Cavalcò per mezzo miglio, o forse
più di un paio, oppure…per decine e decine. Non avrebbe saputo dirlo.
Lanciando il cavallo a folle
velocità riuscì finalmente a staccarsi dalla realtà, da quella situazione così
precaria e fonte infinita di preoccupazioni.
Solo quando sia lui sia l’animale
furono senza fiato pose fine alla corsa sulla cima di un colle.

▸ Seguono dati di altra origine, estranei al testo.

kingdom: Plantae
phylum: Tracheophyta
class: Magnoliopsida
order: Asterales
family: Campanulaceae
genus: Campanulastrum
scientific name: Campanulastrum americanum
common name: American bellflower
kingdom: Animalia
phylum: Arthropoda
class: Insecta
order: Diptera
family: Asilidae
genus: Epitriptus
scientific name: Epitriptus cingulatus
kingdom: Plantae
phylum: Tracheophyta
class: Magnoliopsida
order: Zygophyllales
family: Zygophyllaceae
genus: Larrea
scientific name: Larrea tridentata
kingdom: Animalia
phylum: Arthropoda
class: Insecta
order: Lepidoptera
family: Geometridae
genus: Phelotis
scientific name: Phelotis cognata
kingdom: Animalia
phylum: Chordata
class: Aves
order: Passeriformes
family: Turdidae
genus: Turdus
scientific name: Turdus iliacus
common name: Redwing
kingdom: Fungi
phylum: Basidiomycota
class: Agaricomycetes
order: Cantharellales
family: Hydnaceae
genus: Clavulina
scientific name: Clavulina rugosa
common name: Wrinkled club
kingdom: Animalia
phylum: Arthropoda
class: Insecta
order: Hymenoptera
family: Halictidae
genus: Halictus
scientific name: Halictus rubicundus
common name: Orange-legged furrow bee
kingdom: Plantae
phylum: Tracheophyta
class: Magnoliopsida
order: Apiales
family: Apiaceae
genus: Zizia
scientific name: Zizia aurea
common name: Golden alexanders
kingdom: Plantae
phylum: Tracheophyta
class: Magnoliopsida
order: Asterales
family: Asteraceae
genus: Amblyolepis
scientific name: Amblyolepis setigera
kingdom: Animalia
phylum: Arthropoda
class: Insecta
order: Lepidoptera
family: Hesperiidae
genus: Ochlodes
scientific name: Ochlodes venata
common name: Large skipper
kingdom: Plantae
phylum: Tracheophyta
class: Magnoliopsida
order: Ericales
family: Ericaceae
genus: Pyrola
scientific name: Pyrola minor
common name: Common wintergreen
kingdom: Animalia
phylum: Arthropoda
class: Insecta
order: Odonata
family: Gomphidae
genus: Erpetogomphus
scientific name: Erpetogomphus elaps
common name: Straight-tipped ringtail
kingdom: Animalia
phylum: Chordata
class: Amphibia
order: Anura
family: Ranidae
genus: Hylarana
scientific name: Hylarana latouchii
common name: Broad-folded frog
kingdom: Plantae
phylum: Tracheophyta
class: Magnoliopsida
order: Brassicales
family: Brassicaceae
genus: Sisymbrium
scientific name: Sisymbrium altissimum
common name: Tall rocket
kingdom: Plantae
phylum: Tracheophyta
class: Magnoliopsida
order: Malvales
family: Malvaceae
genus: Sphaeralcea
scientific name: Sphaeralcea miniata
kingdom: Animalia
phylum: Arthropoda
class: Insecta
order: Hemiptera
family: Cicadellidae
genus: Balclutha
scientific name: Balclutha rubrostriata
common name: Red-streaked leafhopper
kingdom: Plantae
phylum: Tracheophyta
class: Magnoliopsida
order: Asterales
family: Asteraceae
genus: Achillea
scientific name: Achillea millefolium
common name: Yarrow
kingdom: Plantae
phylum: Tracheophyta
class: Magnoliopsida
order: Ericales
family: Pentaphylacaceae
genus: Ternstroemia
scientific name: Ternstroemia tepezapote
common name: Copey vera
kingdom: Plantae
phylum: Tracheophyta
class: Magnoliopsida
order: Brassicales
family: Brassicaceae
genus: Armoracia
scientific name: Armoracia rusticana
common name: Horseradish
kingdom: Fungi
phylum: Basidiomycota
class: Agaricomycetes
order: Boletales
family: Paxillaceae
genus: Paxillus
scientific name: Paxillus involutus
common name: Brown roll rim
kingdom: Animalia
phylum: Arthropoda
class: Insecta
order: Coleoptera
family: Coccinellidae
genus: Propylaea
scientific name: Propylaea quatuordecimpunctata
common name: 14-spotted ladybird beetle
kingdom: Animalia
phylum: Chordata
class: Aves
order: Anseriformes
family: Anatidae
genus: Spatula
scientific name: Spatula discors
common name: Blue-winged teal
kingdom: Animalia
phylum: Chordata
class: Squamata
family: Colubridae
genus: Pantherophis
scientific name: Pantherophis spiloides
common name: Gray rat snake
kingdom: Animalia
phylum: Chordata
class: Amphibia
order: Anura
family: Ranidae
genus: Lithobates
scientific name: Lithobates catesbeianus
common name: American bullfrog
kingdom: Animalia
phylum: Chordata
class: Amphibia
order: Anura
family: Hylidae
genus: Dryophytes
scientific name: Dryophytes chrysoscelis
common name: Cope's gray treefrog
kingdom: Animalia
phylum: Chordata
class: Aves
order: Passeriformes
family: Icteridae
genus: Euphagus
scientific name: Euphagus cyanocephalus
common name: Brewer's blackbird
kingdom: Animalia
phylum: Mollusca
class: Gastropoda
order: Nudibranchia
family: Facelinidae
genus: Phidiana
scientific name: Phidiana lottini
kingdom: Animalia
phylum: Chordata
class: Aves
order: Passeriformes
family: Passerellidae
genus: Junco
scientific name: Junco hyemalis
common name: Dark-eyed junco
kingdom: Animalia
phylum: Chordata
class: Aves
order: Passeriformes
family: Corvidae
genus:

Smontò, andandosi a sedere su un
masso.
Lasciò che il suo sguardo si
perdesse nell’orizzonte.
Si portò una mano al volto,
stringendosi le tempie nel palmo.
Due
mesi. Due dannatissimi mesi.
Ogni
giorno diventava sempre più difficile, più insicuro, più imbarazzante, più
disarmante.
Aegon
era volato via in groppa a Rhaegal e non aveva più fatto ritorno.
Si
fidava ciecamente del giovane drago, ogni parte di lui si rifiutava di credere
che fosse scappato, sapeva, era certo, che sarebbe tornato.
Aveva
anche impedito che lo andassero a cercare, aveva imposto che tutto continuasse
a funzionare normalmente. Il principe poteva fare ciò che riteneva più giusto e
il loro dovere era quello di servirlo.
Ma ogni giorno di assenza non
faceva che aumentare gli sguardi vuoti, scettici, carichi di disapprovazione che
tutti gli rivolgevano e…ultimamente cominciavano
a riempirsi di rancore. Dapprima tutto si era trascinato in un clima
speranzoso, in un’attesa impaziente del ritorno del principe. Poco a poco però
quella speranza si era incrinata, lasciando posto a vuoto silenzio, finta
normalità, fastidiose formalità.
Tutti avevano perso la fiducia, ma
nessuno aveva avuto il coraggio o la follia di proporre un’alternativa. Non ancora almeno. Ma quanto tempo ancora
prima che… E allora lui cosa avrebbe fatto? Del resto reagire, intraprendere
una nuova via non era così…
No, non doveva neppure pensarci. Non
avrebbe mai e poi mai tradito Aegon, mai.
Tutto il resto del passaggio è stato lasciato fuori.